De manière générale j'imagine le projet le plus accessible possible. Bien sûr ce n'est pas toujours si simple de faire pointu et accessible... Le mieux est de partir des lieux communs les plus répandu : aussi bien les préjugés les plus courants que les connaissances scientifiques de base que tout le monde admet. Par exemple : Si le "seulement 1 pour cent de différence génétique entre l'humain et le chimpanzé" (qui pourtant n'explique pas grand chose) est connu de tout le monde, il n'en reste pas moins que dans l'esprit de touste un chimpanzé est un singe et un humain n'en est absolument pas un (la classification "Singe" ne correspond même pas à une espèce mais à un genre, c'est-à-dire le degré au-dessus). Le chimpanzé aura donc dans notre esprit plus à voir avec le ouistiti, pourtant très différent du point de vue physique, comportemental ou génétique, qu'avec nous. Ça n'a absolument aucun sens de classer le chimpanzé avec le ouistiti si nous refusons de nous classer avec, mais c'est comme ça. On pourrait penser que l'absurdité de cette classification sauterait aux yeux de touste une fois les 1 pour 100 admis, mais rien à faire même avec toutes les données en main nous nous obstinons à voir une frontière infranchissable entre la catégorie singe et nous.

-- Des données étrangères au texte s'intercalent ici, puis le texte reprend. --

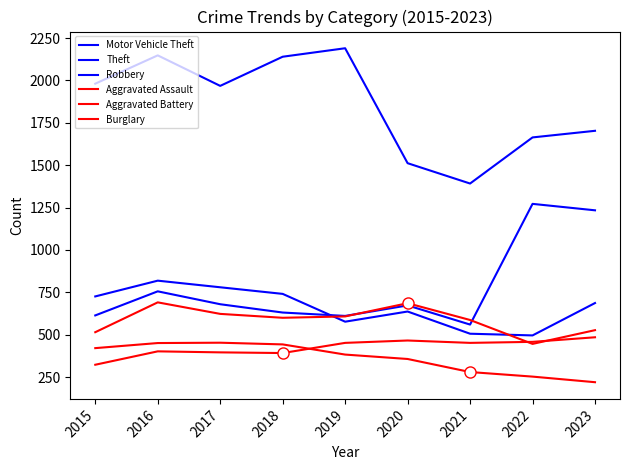

The Robbery series shows 577 at 2019. True or false?

True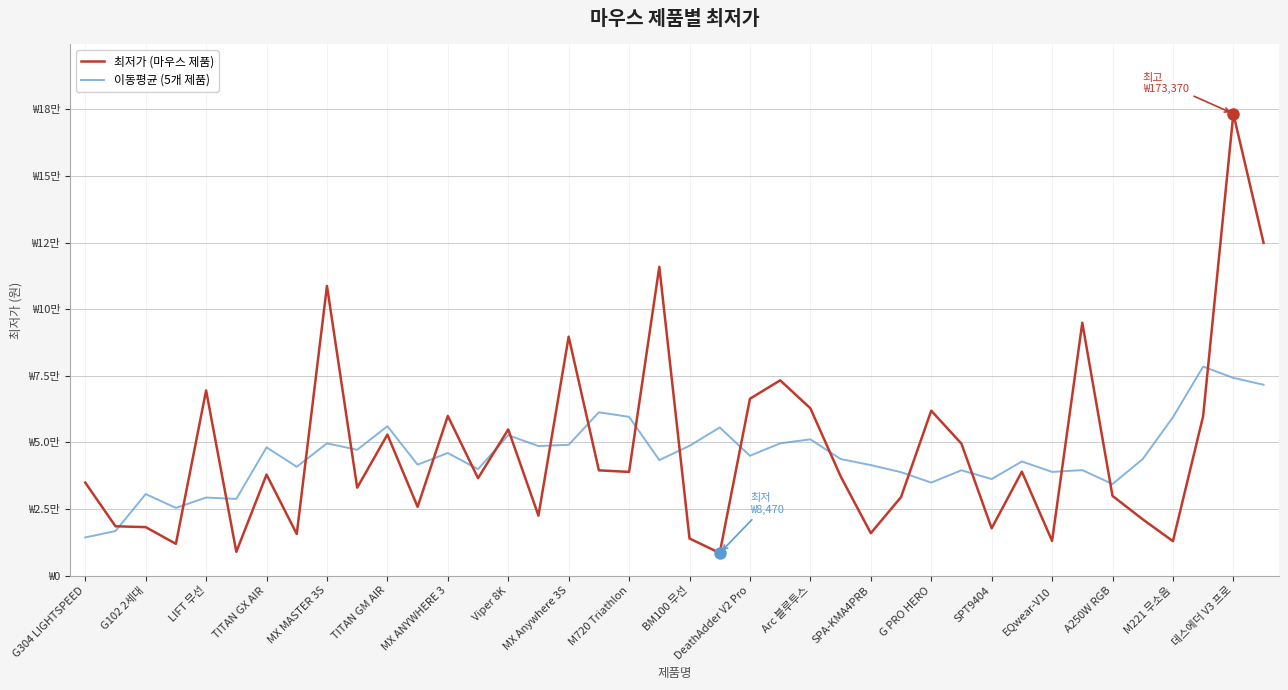

What is the value of the 이동평균 (5개 제품) point at the 18th from the left?

61288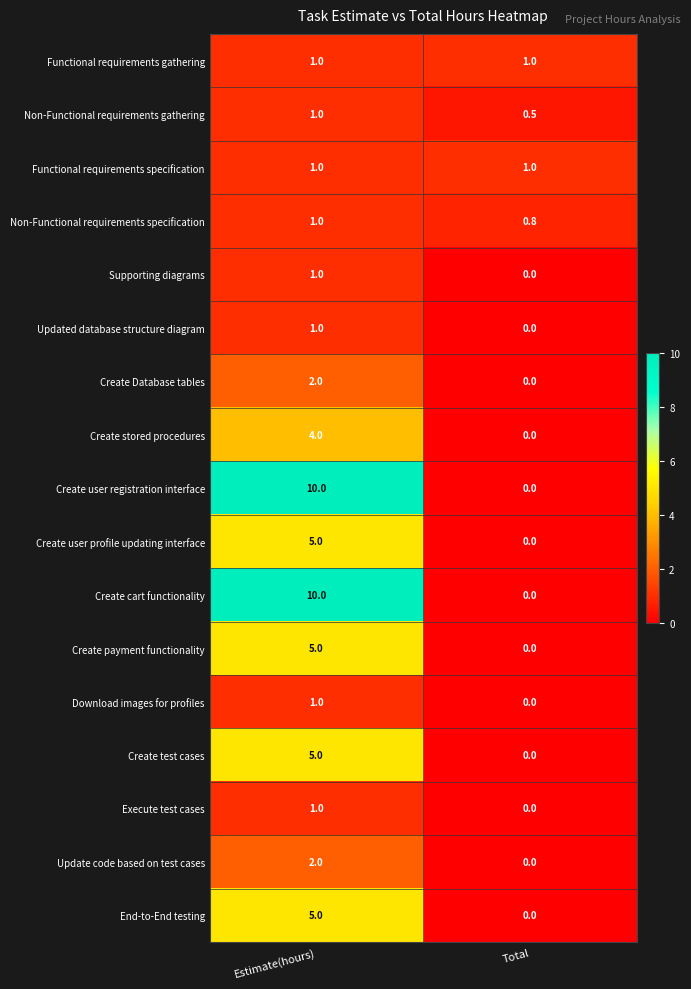

The Create cart functionality series shows 6.6 at Estimate(hours). True or false?

False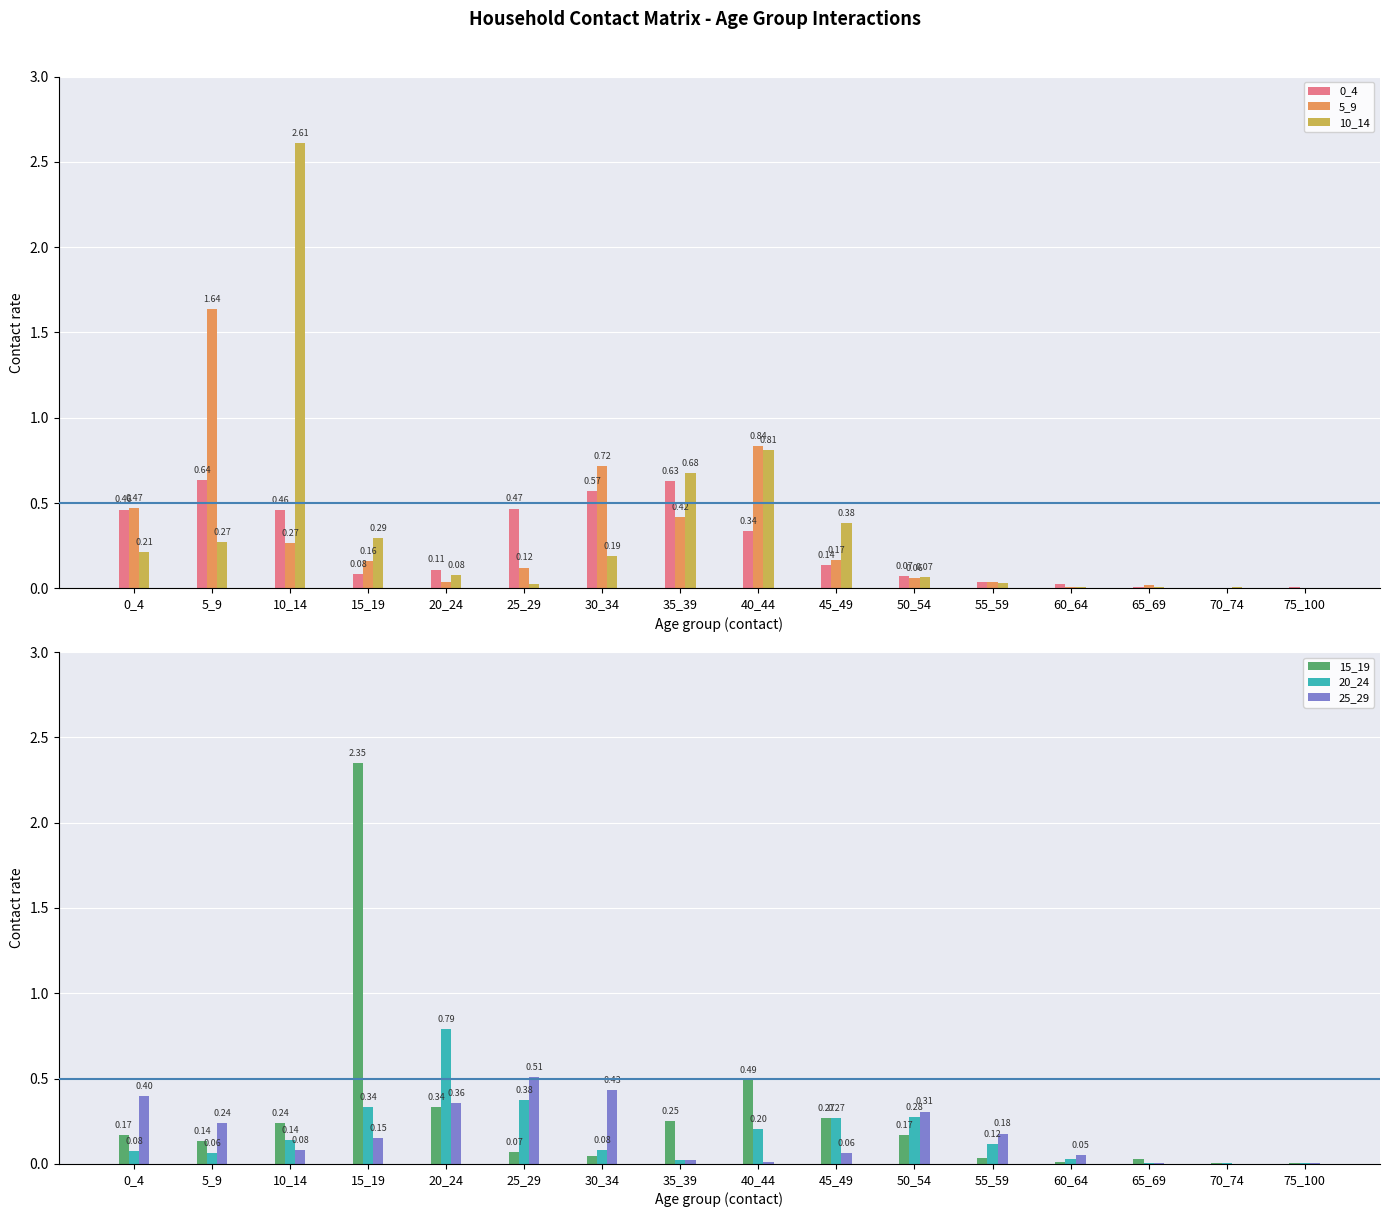

What is the greatest value displayed?

2.6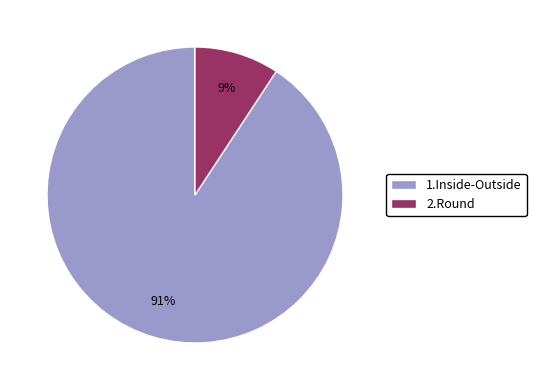

How many slices are in this pie chart?

2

Au-delà de l'absurdité d'un cas particulier c'est toutes les classifications par espèce ou par genre qui ne tiennent plus bien debout. Darwin lui-même avait bien compris que sa théorie de l'évolution mettait sérieusement à mal la notion d'espèce. Il ne pensait pas d'ailleurs que la systématique (recherche de groupements naturels en biologie) des espèces survivrait longtemps à ses découvertes. Dans L'origine des espèces, il écrivait d'ailleurs : «Lorsque les vues exposées dans cet ouvrage (…) seront admises par tout le monde (…) les systématiciens ne seront plus sans cesse hantés par le doute obscur de savoir si telle ou telle forme est, dans son essence, une espèce. Cela j'en suis sûr, et j'en parle par expérience, ne sera pas un mince soulagement.» (Darwin "L'origine des espèces"). Mais malgré tout, contrairement à ce qu'imaginait Darwin et plus d'un siècle après que ses vues soient « admises », les espèces se portent à merveille et les systématiciens se livrent à des bricolages acrobatiques pour perpétuer à tout prix cette notion. (Voir donc "les espèces non plus n'existent pas" de D.Olivier dans "Espèce et éthique - Darwin, un r-évolution à venir".) Bien sûr il y a d'autres enjeux derrière cette question, et pas que de l'ordre des commodités scientifiques.
Les technologies de transgénèse ont aussi prouvé que la prétendue barrière des espèces n'était pas infranchissable. On peut bien sûr, dans un réflexe naturaliste, prétendre qu'en forçant les choses on peut toujours obtenir les pires aberrations, ce qui ne changerait en fait pas grand choses, mais le Projet Génome Humain (HPG) à clairement établi que les humains et donc tous les autres animaux, ont dans leur génome des séquences provenant de rétrovirus qui se sont incorporés dans leur génome au cours de l'évolution — et même en grande quantité. Ce qui fait de nous, en quelque sorte, puisque portant dans notre corps de l'ADN d'organisme non humain, des être transgénique « naturels ».
Gloups ! En allant plus loin on pourrait imaginer ces séquences actives ou même impliquées dans des mutations. En tout cas le concept d'espèce fondé sur la prétendue étanchéité de la fameuse barrière en prend encore un sacré coup. Dans d'autre cas de transfert horizontal de gène la notion de règne aussi n'est plus très étanche.